Las balas de goma, en cambio, siguen siendo legales, a pesar de que su potencial lesivo es enorme y de que se trata de proyectiles que no dejan marcas de identificación, con la consiguiente dificultad para investigar su uso y determinar qué agente ha apretado el gatillo y en qué circunstancias. Desde la Consejería de Interior dirigida por Saura, sin embargo, no se plantea ningún cambio. Es más, se ha defendido su empleo argumentando que también “se utilizan en el resto del Estado”. Lo que esta afirmación no dice es que en la mayoría de países europeos –con la excepción de algunos como Grecia o Italia- las balas de goma han sido prohibidas. Así, por ejemplo, en Francia, Alemania, Bélgica, Holanda o Gran Bretaña han substituidas por medios a priori menos contundentes e indiscriminados.

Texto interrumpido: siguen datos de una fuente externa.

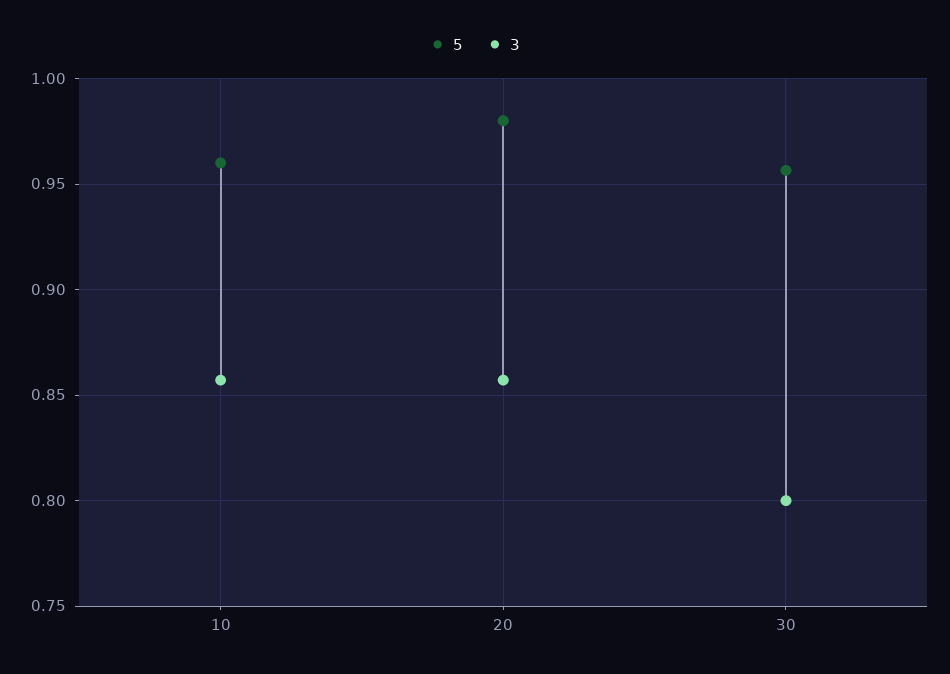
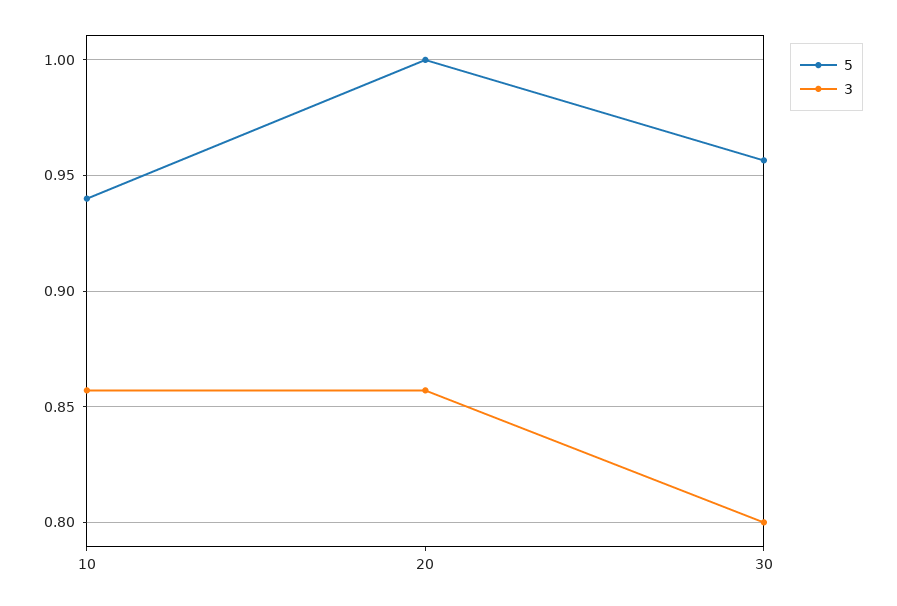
5, 10: 0.96 -> 0.94
5, 20: 0.98 -> 1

No parece cierto, en definitiva, que no existan otras opciones que, sin perder eficacia, sean menos riesgosas y permitan un uso más proporcional o controlado de la fuerza. El ideal normativo del Estado de derecho exige no cerrar en falso sucesos tan dramáticos como los citados. Las armas de fuego son instrumentos de difícil control, las trayectorias no son siempre previsibles y, por ello, cualquiera puede ser víctima de una bala perdida. Si incluso los propios funcionarios policiales llegan a serlo, ¿qué puede esperar cualquier ciudadano que pretenda salir a la calle para manifestarse o a celebrar la victoria de su equipo? No sería aconsejable, en contra de la opinión del consejero Saura, investigar su uso? ¿Qué concepción del orden público puede justificar el recurso a un medio tan lesivo?